*** Opening of Material provided ***

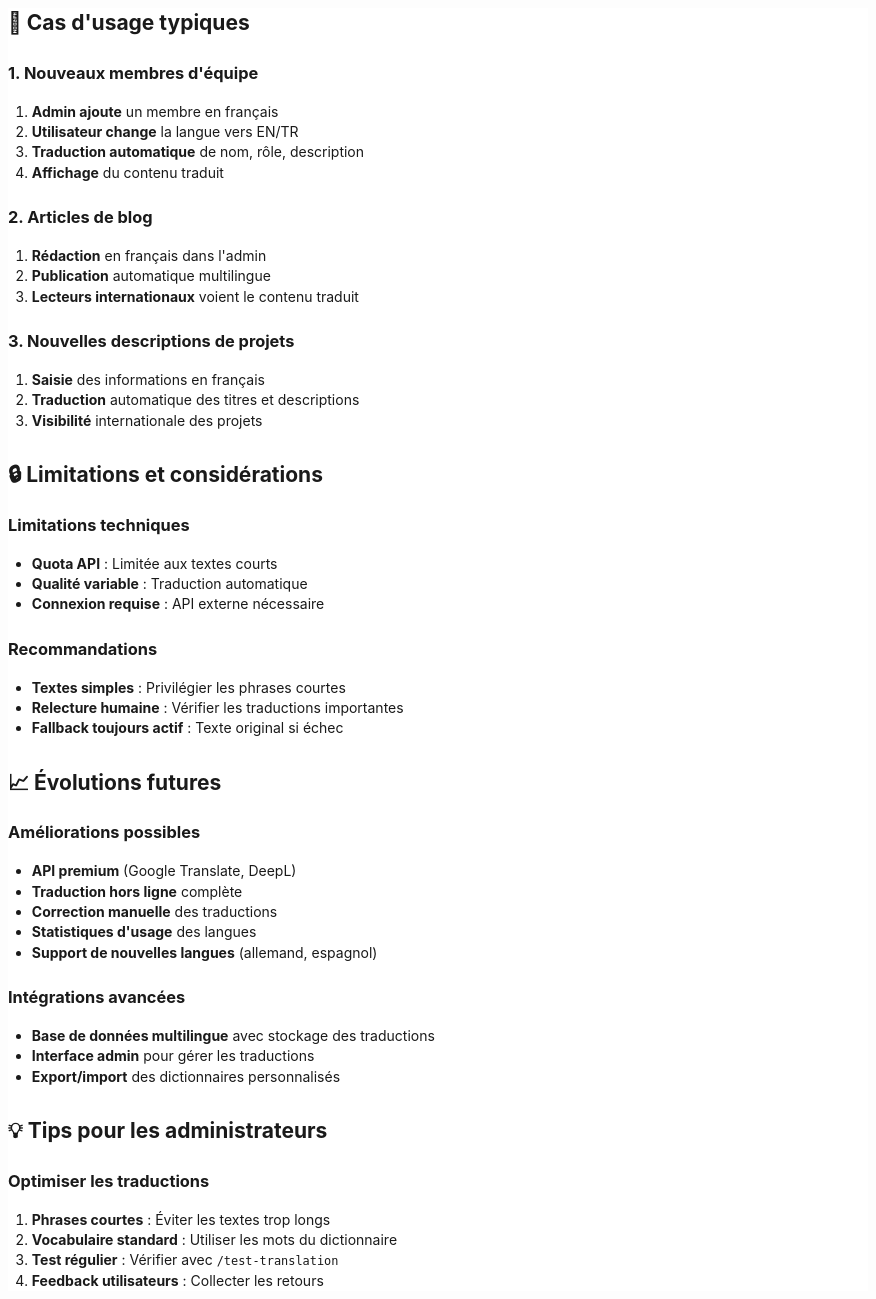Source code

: ## 🎯 Cas d'usage typiques

### 1. Nouveaux membres d'équipe
1. **Admin ajoute** un membre en français
2. **Utilisateur change** la langue vers EN/TR
3. **Traduction automatique** de nom, rôle, description
4. **Affichage** du contenu traduit

### 2. Articles de blog
1. **Rédaction** en français dans l'admin
2. **Publication** automatique multilingue
3. **Lecteurs internationaux** voient le contenu traduit

### 3. Nouvelles descriptions de projets
1. **Saisie** des informations en français
2. **Traduction** automatique des titres et descriptions
3. **Visibilité** internationale des projets

## 🔒 Limitations et considérations

### Limitations techniques
- **Quota API** : Limitée aux textes courts
- **Qualité variable** : Traduction automatique
- **Connexion requise** : API externe nécessaire

### Recommandations
- **Textes simples** : Privilégier les phrases courtes
- **Relecture humaine** : Vérifier les traductions importantes
- **Fallback toujours actif** : Texte original si échec

## 📈 Évolutions futures

### Améliorations possibles
- **API premium** (Google Translate, DeepL)
- **Traduction hors ligne** complète
- **Correction manuelle** des traductions
- **Statistiques d'usage** des langues
- **Support de nouvelles langues** (allemand, espagnol)

### Intégrations avancées
- **Base de données multilingue** avec stockage des traductions
- **Interface admin** pour gérer les traductions
- **Export/import** des dictionnaires personnalisés

## 💡 Tips pour les administrateurs

### Optimiser les traductions
1. **Phrases courtes** : Éviter les textes trop longs
2. **Vocabulaire standard** : Utiliser les mots du dictionnaire
3. **Test régulier** : Vérifier avec `/test-translation`
4. **Feedback utilisateurs** : Collecter les retours
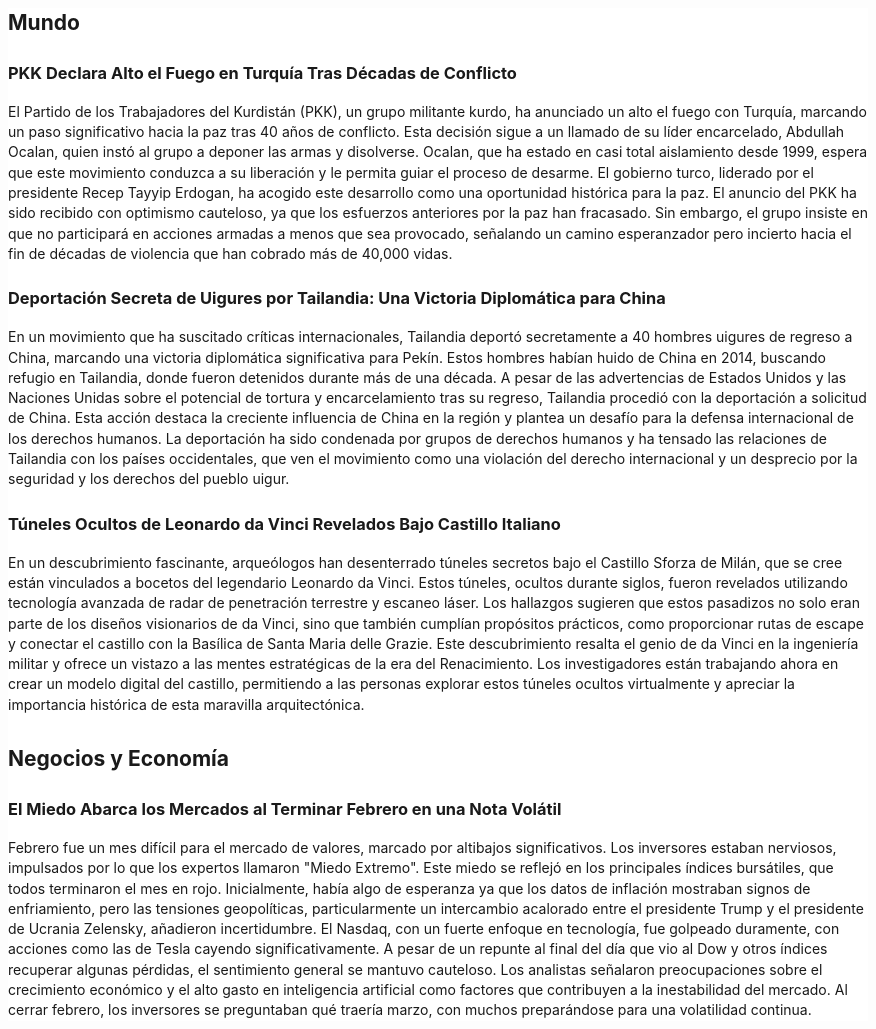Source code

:## Mundo

### PKK Declara Alto el Fuego en Turquía Tras Décadas de Conflicto

El Partido de los Trabajadores del Kurdistán (PKK), un grupo militante kurdo, ha anunciado un alto el fuego con Turquía, marcando un paso significativo hacia la paz tras 40 años de conflicto. Esta decisión sigue a un llamado de su líder encarcelado, Abdullah Ocalan, quien instó al grupo a deponer las armas y disolverse. Ocalan, que ha estado en casi total aislamiento desde 1999, espera que este movimiento conduzca a su liberación y le permita guiar el proceso de desarme. El gobierno turco, liderado por el presidente Recep Tayyip Erdogan, ha acogido este desarrollo como una oportunidad histórica para la paz. El anuncio del PKK ha sido recibido con optimismo cauteloso, ya que los esfuerzos anteriores por la paz han fracasado. Sin embargo, el grupo insiste en que no participará en acciones armadas a menos que sea provocado, señalando un camino esperanzador pero incierto hacia el fin de décadas de violencia que han cobrado más de 40,000 vidas.

### Deportación Secreta de Uigures por Tailandia: Una Victoria Diplomática para China

En un movimiento que ha suscitado críticas internacionales, Tailandia deportó secretamente a 40 hombres uigures de regreso a China, marcando una victoria diplomática significativa para Pekín. Estos hombres habían huido de China en 2014, buscando refugio en Tailandia, donde fueron detenidos durante más de una década. A pesar de las advertencias de Estados Unidos y las Naciones Unidas sobre el potencial de tortura y encarcelamiento tras su regreso, Tailandia procedió con la deportación a solicitud de China. Esta acción destaca la creciente influencia de China en la región y plantea un desafío para la defensa internacional de los derechos humanos. La deportación ha sido condenada por grupos de derechos humanos y ha tensado las relaciones de Tailandia con los países occidentales, que ven el movimiento como una violación del derecho internacional y un desprecio por la seguridad y los derechos del pueblo uigur.

### Túneles Ocultos de Leonardo da Vinci Revelados Bajo Castillo Italiano

En un descubrimiento fascinante, arqueólogos han desenterrado túneles secretos bajo el Castillo Sforza de Milán, que se cree están vinculados a bocetos del legendario Leonardo da Vinci. Estos túneles, ocultos durante siglos, fueron revelados utilizando tecnología avanzada de radar de penetración terrestre y escaneo láser. Los hallazgos sugieren que estos pasadizos no solo eran parte de los diseños visionarios de da Vinci, sino que también cumplían propósitos prácticos, como proporcionar rutas de escape y conectar el castillo con la Basílica de Santa Maria delle Grazie. Este descubrimiento resalta el genio de da Vinci en la ingeniería militar y ofrece un vistazo a las mentes estratégicas de la era del Renacimiento. Los investigadores están trabajando ahora en crear un modelo digital del castillo, permitiendo a las personas explorar estos túneles ocultos virtualmente y apreciar la importancia histórica de esta maravilla arquitectónica.

## Negocios y Economía

### El Miedo Abarca los Mercados al Terminar Febrero en una Nota Volátil

Febrero fue un mes difícil para el mercado de valores, marcado por altibajos significativos. Los inversores estaban nerviosos, impulsados por lo que los expertos llamaron "Miedo Extremo". Este miedo se reflejó en los principales índices bursátiles, que todos terminaron el mes en rojo. Inicialmente, había algo de esperanza ya que los datos de inflación mostraban signos de enfriamiento, pero las tensiones geopolíticas, particularmente un intercambio acalorado entre el presidente Trump y el presidente de Ucrania Zelensky, añadieron incertidumbre. El Nasdaq, con un fuerte enfoque en tecnología, fue golpeado duramente, con acciones como las de Tesla cayendo significativamente. A pesar de un repunte al final del día que vio al Dow y otros índices recuperar algunas pérdidas, el sentimiento general se mantuvo cauteloso. Los analistas señalaron preocupaciones sobre el crecimiento económico y el alto gasto en inteligencia artificial como factores que contribuyen a la inestabilidad del mercado. Al cerrar febrero, los inversores se preguntaban qué traería marzo, con muchos preparándose para una volatilidad continua.
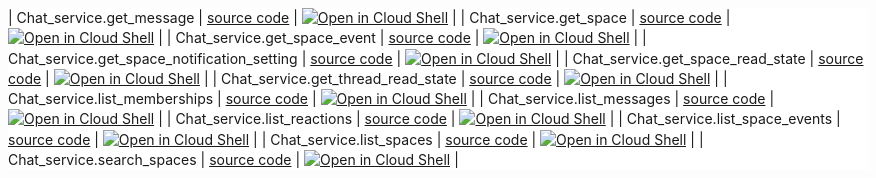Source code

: | Chat_service.get_message | [source code](https://github.com/googleapis/google-cloud-node/blob/main/packages/google-chat/samples/generated/v1/chat_service.get_message.js) | [![Open in Cloud Shell][shell_img]](https://console.cloud.google.com/cloudshell/open?git_repo=https://github.com/googleapis/google-cloud-node&page=editor&open_in_editor=packages/google-chat/samples/generated/v1/chat_service.get_message.js,packages/google-chat/samples/README.md) |
| Chat_service.get_space | [source code](https://github.com/googleapis/google-cloud-node/blob/main/packages/google-chat/samples/generated/v1/chat_service.get_space.js) | [![Open in Cloud Shell][shell_img]](https://console.cloud.google.com/cloudshell/open?git_repo=https://github.com/googleapis/google-cloud-node&page=editor&open_in_editor=packages/google-chat/samples/generated/v1/chat_service.get_space.js,packages/google-chat/samples/README.md) |
| Chat_service.get_space_event | [source code](https://github.com/googleapis/google-cloud-node/blob/main/packages/google-chat/samples/generated/v1/chat_service.get_space_event.js) | [![Open in Cloud Shell][shell_img]](https://console.cloud.google.com/cloudshell/open?git_repo=https://github.com/googleapis/google-cloud-node&page=editor&open_in_editor=packages/google-chat/samples/generated/v1/chat_service.get_space_event.js,packages/google-chat/samples/README.md) |
| Chat_service.get_space_notification_setting | [source code](https://github.com/googleapis/google-cloud-node/blob/main/packages/google-chat/samples/generated/v1/chat_service.get_space_notification_setting.js) | [![Open in Cloud Shell][shell_img]](https://console.cloud.google.com/cloudshell/open?git_repo=https://github.com/googleapis/google-cloud-node&page=editor&open_in_editor=packages/google-chat/samples/generated/v1/chat_service.get_space_notification_setting.js,packages/google-chat/samples/README.md) |
| Chat_service.get_space_read_state | [source code](https://github.com/googleapis/google-cloud-node/blob/main/packages/google-chat/samples/generated/v1/chat_service.get_space_read_state.js) | [![Open in Cloud Shell][shell_img]](https://console.cloud.google.com/cloudshell/open?git_repo=https://github.com/googleapis/google-cloud-node&page=editor&open_in_editor=packages/google-chat/samples/generated/v1/chat_service.get_space_read_state.js,packages/google-chat/samples/README.md) |
| Chat_service.get_thread_read_state | [source code](https://github.com/googleapis/google-cloud-node/blob/main/packages/google-chat/samples/generated/v1/chat_service.get_thread_read_state.js) | [![Open in Cloud Shell][shell_img]](https://console.cloud.google.com/cloudshell/open?git_repo=https://github.com/googleapis/google-cloud-node&page=editor&open_in_editor=packages/google-chat/samples/generated/v1/chat_service.get_thread_read_state.js,packages/google-chat/samples/README.md) |
| Chat_service.list_memberships | [source code](https://github.com/googleapis/google-cloud-node/blob/main/packages/google-chat/samples/generated/v1/chat_service.list_memberships.js) | [![Open in Cloud Shell][shell_img]](https://console.cloud.google.com/cloudshell/open?git_repo=https://github.com/googleapis/google-cloud-node&page=editor&open_in_editor=packages/google-chat/samples/generated/v1/chat_service.list_memberships.js,packages/google-chat/samples/README.md) |
| Chat_service.list_messages | [source code](https://github.com/googleapis/google-cloud-node/blob/main/packages/google-chat/samples/generated/v1/chat_service.list_messages.js) | [![Open in Cloud Shell][shell_img]](https://console.cloud.google.com/cloudshell/open?git_repo=https://github.com/googleapis/google-cloud-node&page=editor&open_in_editor=packages/google-chat/samples/generated/v1/chat_service.list_messages.js,packages/google-chat/samples/README.md) |
| Chat_service.list_reactions | [source code](https://github.com/googleapis/google-cloud-node/blob/main/packages/google-chat/samples/generated/v1/chat_service.list_reactions.js) | [![Open in Cloud Shell][shell_img]](https://console.cloud.google.com/cloudshell/open?git_repo=https://github.com/googleapis/google-cloud-node&page=editor&open_in_editor=packages/google-chat/samples/generated/v1/chat_service.list_reactions.js,packages/google-chat/samples/README.md) |
| Chat_service.list_space_events | [source code](https://github.com/googleapis/google-cloud-node/blob/main/packages/google-chat/samples/generated/v1/chat_service.list_space_events.js) | [![Open in Cloud Shell][shell_img]](https://console.cloud.google.com/cloudshell/open?git_repo=https://github.com/googleapis/google-cloud-node&page=editor&open_in_editor=packages/google-chat/samples/generated/v1/chat_service.list_space_events.js,packages/google-chat/samples/README.md) |
| Chat_service.list_spaces | [source code](https://github.com/googleapis/google-cloud-node/blob/main/packages/google-chat/samples/generated/v1/chat_service.list_spaces.js) | [![Open in Cloud Shell][shell_img]](https://console.cloud.google.com/cloudshell/open?git_repo=https://github.com/googleapis/google-cloud-node&page=editor&open_in_editor=packages/google-chat/samples/generated/v1/chat_service.list_spaces.js,packages/google-chat/samples/README.md) |
| Chat_service.search_spaces | [source code](https://github.com/googleapis/google-cloud-node/blob/main/packages/google-chat/samples/generated/v1/chat_service.search_spaces.js) | [![Open in Cloud Shell][shell_img]](https://console.cloud.google.com/cloudshell/open?git_repo=https://github.com/googleapis/google-cloud-node&page=editor&open_in_editor=packages/google-chat/samples/generated/v1/chat_service.search_spaces.js,packages/google-chat/samples/README.md) |

[//]: # "This README.md file is auto-generated, all changes to this file will be lost."
[//]: # "To regenerate it, use `python -m synthtool`."
[explained]: https://cloud.google.com/apis/docs/client-libraries-explained
[launch_stages]: https://cloud.google.com/terms/launch-stages
[client-docs]: https://cloud.google.com/nodejs/docs/reference/chat/latest
[product-docs]: https://developers.google.com/chat/concepts
[shell_img]: https://gstatic.com/cloudssh/images/open-btn.png
[projects]: https://console.cloud.google.com/project
[billing]: https://support.google.com/cloud/answer/6293499#enable-billing
[enable_api]: https://console.cloud.google.com/flows/enableapi?apiid=chat.googleapis.com
[auth]: https://cloud.google.com/docs/authentication/getting-started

*** Close of Material provided ***

Return the lines of the records above exactly, from the line containing "## 🔒 Limitations et considérations" through the line containing "## 📈 Évolutions futures", both included.

• _Worked solution_:
## 🔒 Limitations et considérations

### Limitations techniques
- **Quota API** : Limitée aux textes courts
- **Qualité variable** : Traduction automatique
- **Connexion requise** : API externe nécessaire

### Recommandations
- **Textes simples** : Privilégier les phrases courtes
- **Relecture humaine** : Vérifier les traductions importantes
- **Fallback toujours actif** : Texte original si échec

## 📈 Évolutions futures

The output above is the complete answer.